Pero no nos equivoquemos de muro. El muro de la Celestina se alza sobre el amor o sobre el negocio del sexo que, según decía –capítulo XI–, va derechito tanto de día como de noche y lo hace a las claras: «por medio de la calle». El «muro» de Sánchez –el que empezó a levantar en su sesión de investidura hace pocos días contra media España–, es el común de los tiranos que en el mundo han sido como Stalin, Mao, el Che, Castro, Maduro, Putin, Xi Jinping, o Hamás. En todo caso es igualito al muro de Berlín que levantó en 1961 el comunismo de la República Democrática alemana para construir una dictadura criminal, abominable y repugnante.
Pero la construcción de ese muro de contención fue de mal en peor hasta que en noviembre de 1989 –hace ahora mismo 34 años–, y sin derramar una sola gota de sangre, desapareció hundido en su propia ignominia. Todos los jóvenes de entonces nos sabíamos de memorias y tatareábamos las canciones alusivas a este muro de la vergüenza de Sex Pistol, de Elton John, de David Bowie, y la magistral «Libre» de Nino Bravo en honor del primer caído ante las alambradas del muro: «Piensa que la alambrada sólo es/ un trozo de metal,/ algo que nunca puede detener/ sus ansias de volar/ libre».
Así que van a perdonarme. Pero ahora –que soy a un viejo pellejo sin remedio y un opositor superviviente–, al ver, al leer, y al comparar los fervores revolucionarios como los que acaba de montarse el señor Sánchez a cuenta de los españoles –se pasa todo el día venciendo, y todas las noches maquinando cómo se hace con el ejecutivo, con el legislativo y con el judicial, como si fuera de safari a Israel buscando la felicitación de Hamás–, me entran los mismos escalofríos y la misma repugnancia que sentía Montesquieu cuando, hace ahora 201 años, escribía lo siguiente pensando en la realidad y en «el espíritu de las leyes»: que «no existe tiranía peor que la ejercida a la sombra de las leyes y con apariencias de justicia».

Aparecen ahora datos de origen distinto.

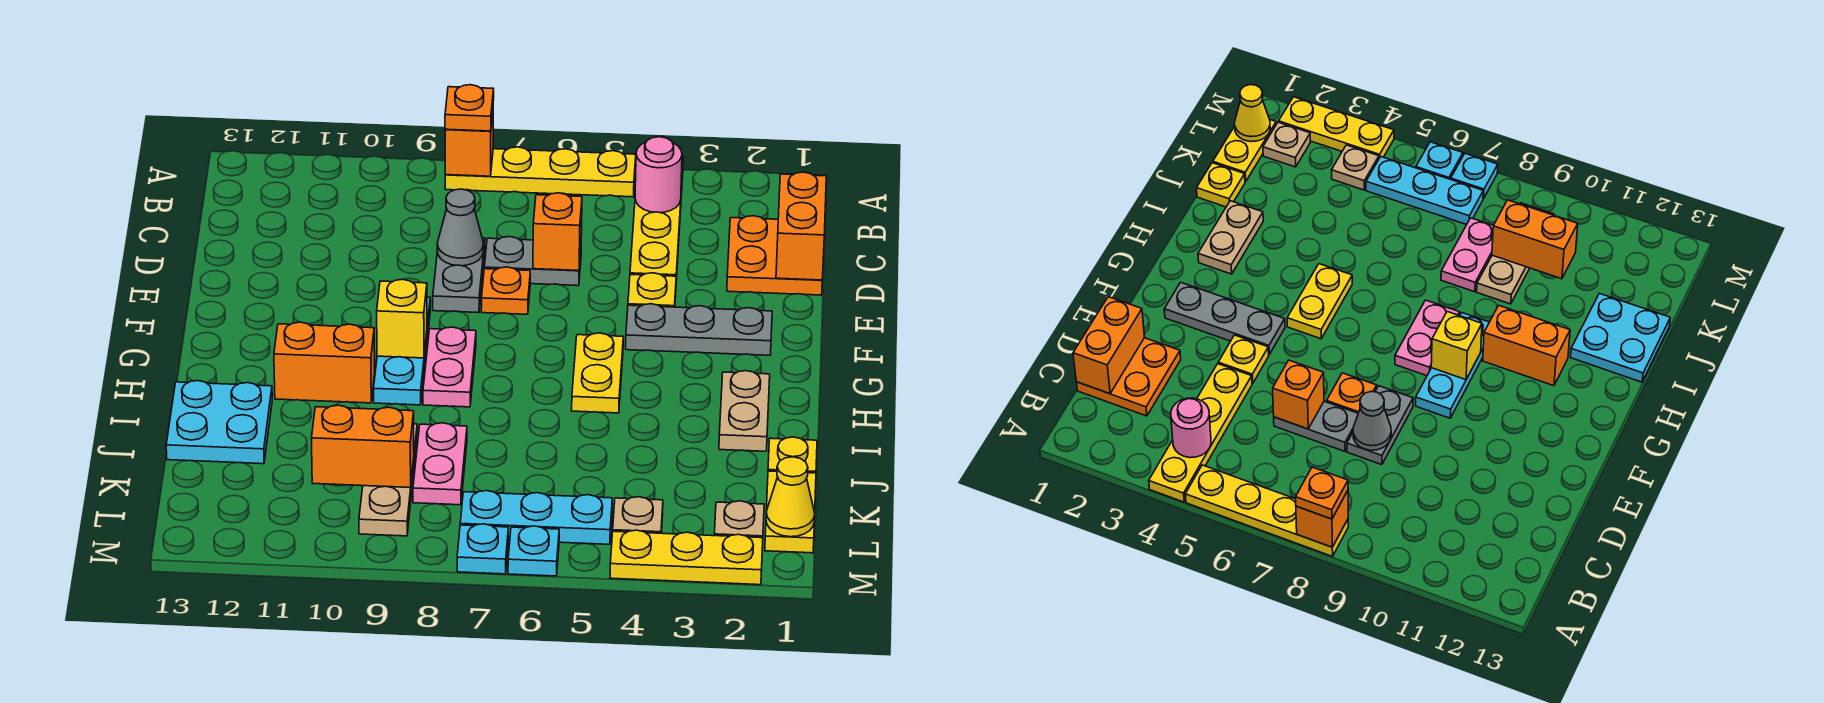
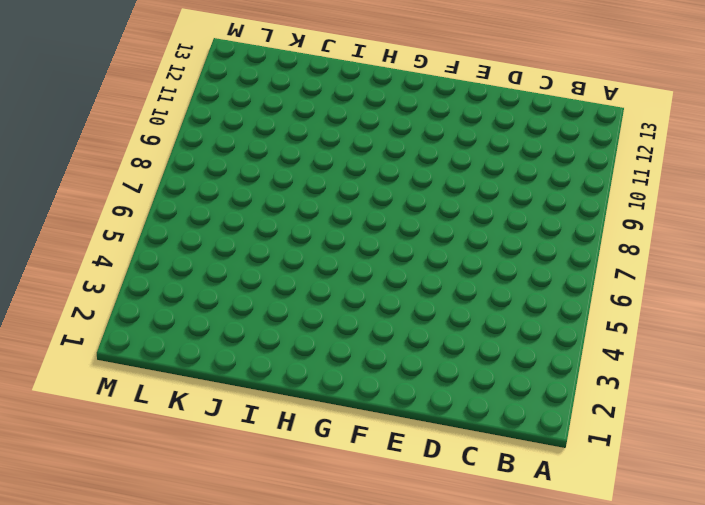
none -> yellow 1x4 plate [630,156,683,280]
none -> yellow 1x4 plate [445,147,636,197]
none -> orange 2x2 plate [727,216,822,295]
none -> grey 1x2 plate [484,237,581,286]

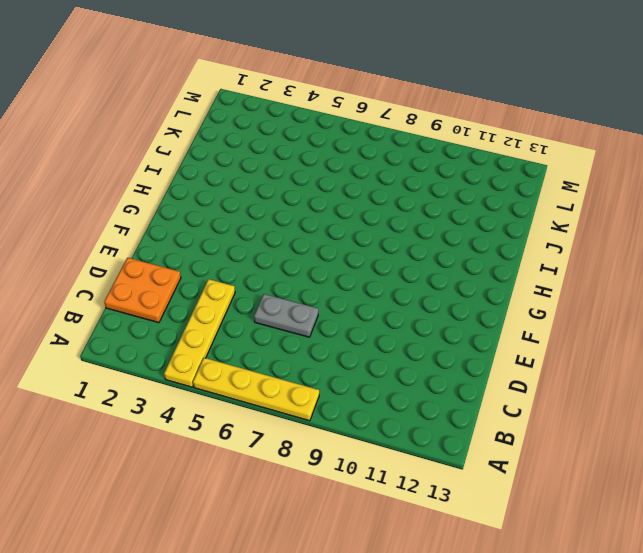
none -> grey 1x2 plate [433,238,485,313]
none -> yellow 1x1 plate [628,273,676,307]
none -> orange 1x1 plate [481,267,530,314]
none -> grey 1x3 plate [626,304,772,355]

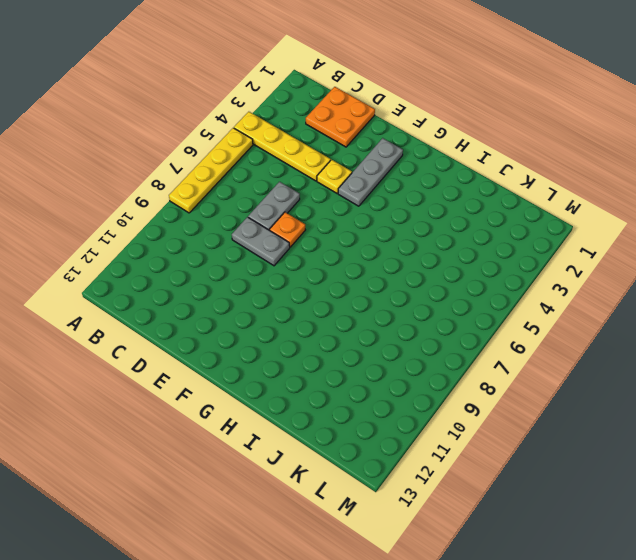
none -> cyan 1x3 plate [374,297,430,405]
none -> yellow 1x2 plate [572,333,623,413]
none -> pink 1x2 plate [423,327,476,407]
none -> tan 1x2 plate [719,371,770,451]

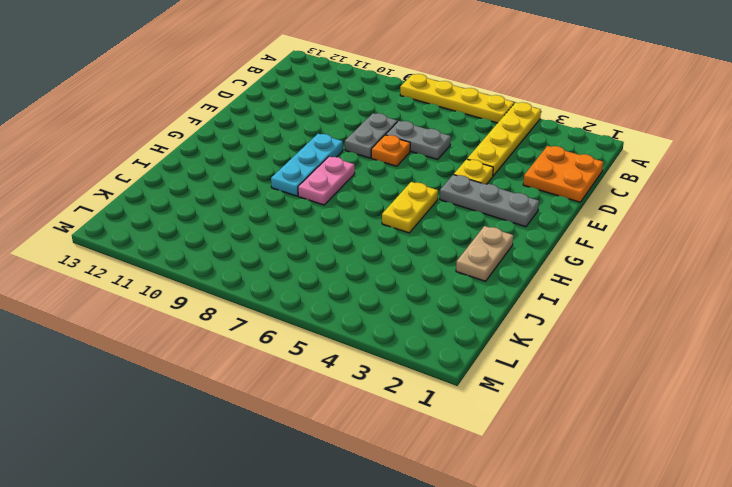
none -> orange 1x2 brick [274,322,375,403]
none -> cyan 2x2 plate [166,381,272,464]
none -> yellow 1x1 plate [768,437,817,473]
none -> pink 1x2 plate [413,423,467,505]

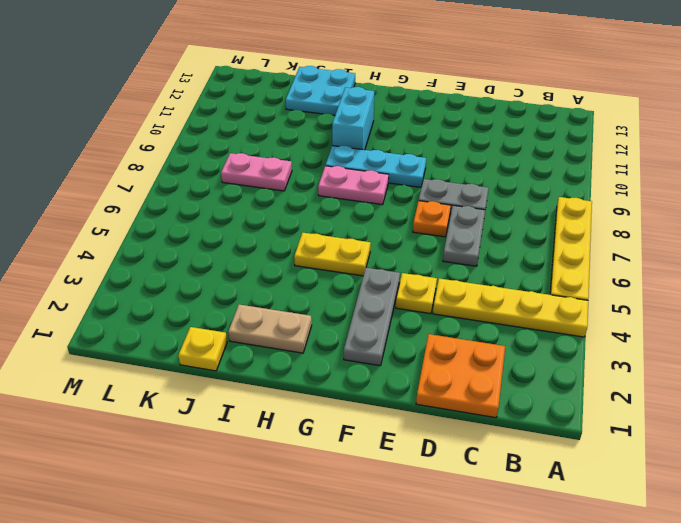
cyan 1x2 brick [332,87,374,150] -> orange 1x2 brick [274,322,375,403]
none -> tan 1x3 plate [359,424,417,536]
none -> yellow 1x2 plate [765,471,816,553]
none -> tan 1x1 plate [714,501,764,538]
none -> tan 1x1 plate [613,497,663,533]

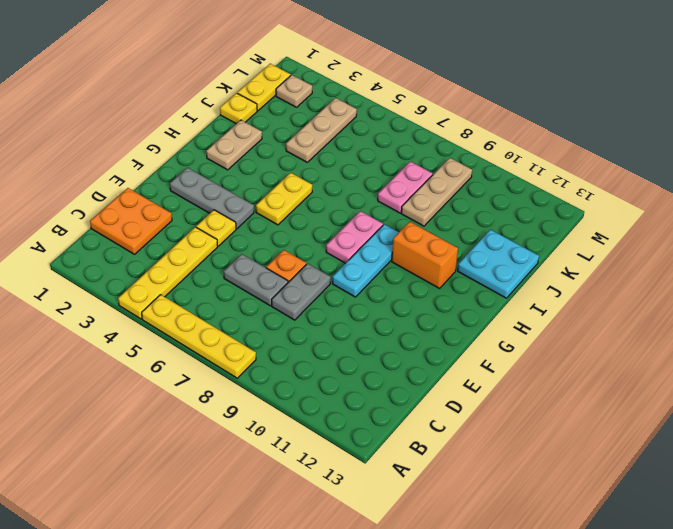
tan 1x3 plate [286,98,357,162] -> tan 1x1 plate [613,497,663,533]
none -> cyan 1x3 plate [460,491,612,544]
none -> yellow 1x3 plate [610,530,763,585]
none -> cyan 1x1 plate [508,526,559,576]
none -> cyan 1x1 plate [457,524,509,574]

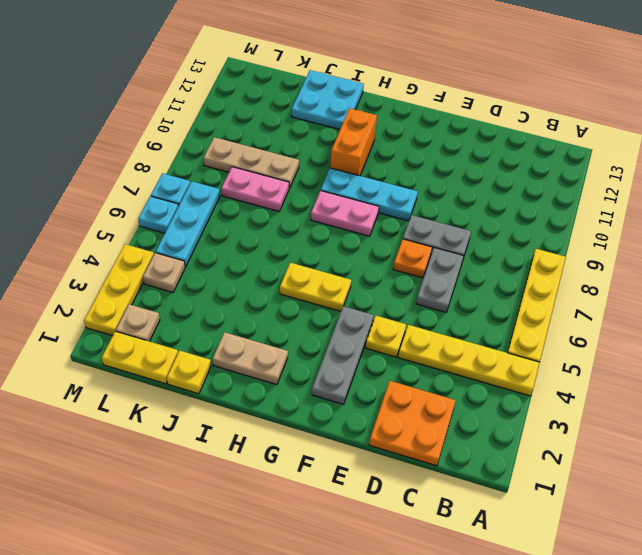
none -> orange 1x1 brick [445,114,493,176]
none -> pink 1x1 round brick [635,137,682,213]
none -> orange 1x2 brick [776,172,826,280]
none -> orange 1x1 brick [533,193,582,271]

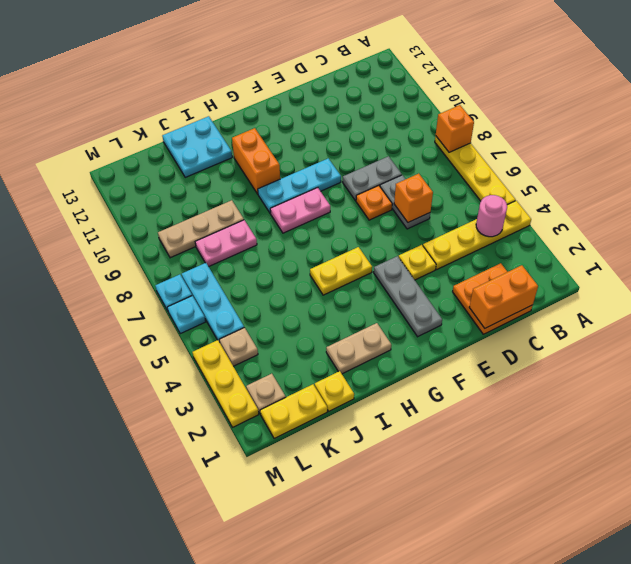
none -> grey 1x1 cone [437,189,483,266]
none -> yellow 1x1 brick [377,279,427,358]
none -> orange 1x2 brick [311,405,414,488]
none -> yellow 1x1 cone [766,457,815,537]

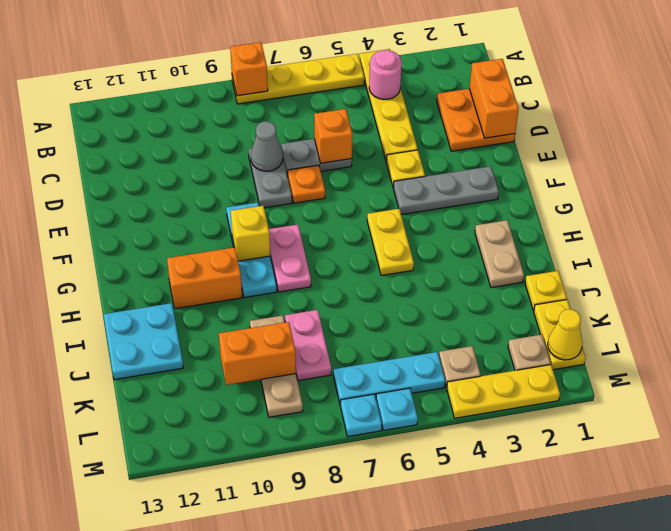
none -> orange 1x1 plate [445,85,494,131]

Qué clarividencia. En una sola línea, el gran ideólogo de la división de poderes en un estado democrático y moderno, nos ha desnudado a este contorsionista hispano que nos está descubriendo todos los días las Américas en Falcon bolivariano. A la sombra de unas leyes como la amnistía, quiere vendernos que la justicia verdadera descansa en los golpistas, en los asesinos etarras, en los terroristas, en los ladrones, y en los malversadores. Cuando el Congreso, por unos votos de diferencia que no llegan ni a las 30 monedas de Judas, apruebe este principio de dictadura orgánica, sabremos, además, lo que ya señalaba el propio Montesquieu como una consecuencia progresista: que un tirano, amparándose en una asamblea o un Congreso de los Diputados claudicante, y con todo el «fervor revolucionario», pude «hacer leyes tiránicas para que el tirano las ejecute tiránicamente». Dramático.
Yo ya no tengo remedio. La jubilación me ha radicalizado: no soporto una libertad con debilidades y zarandajas. Ustedes, que son más jóvenes, a lo mejor tienen sus dudas y cambalaches. Pero permítanme, «con todo fervor revolucionario», esta licencia que dan los años: los totalitarios como Sánchez llegan cuando los demócratas reculan.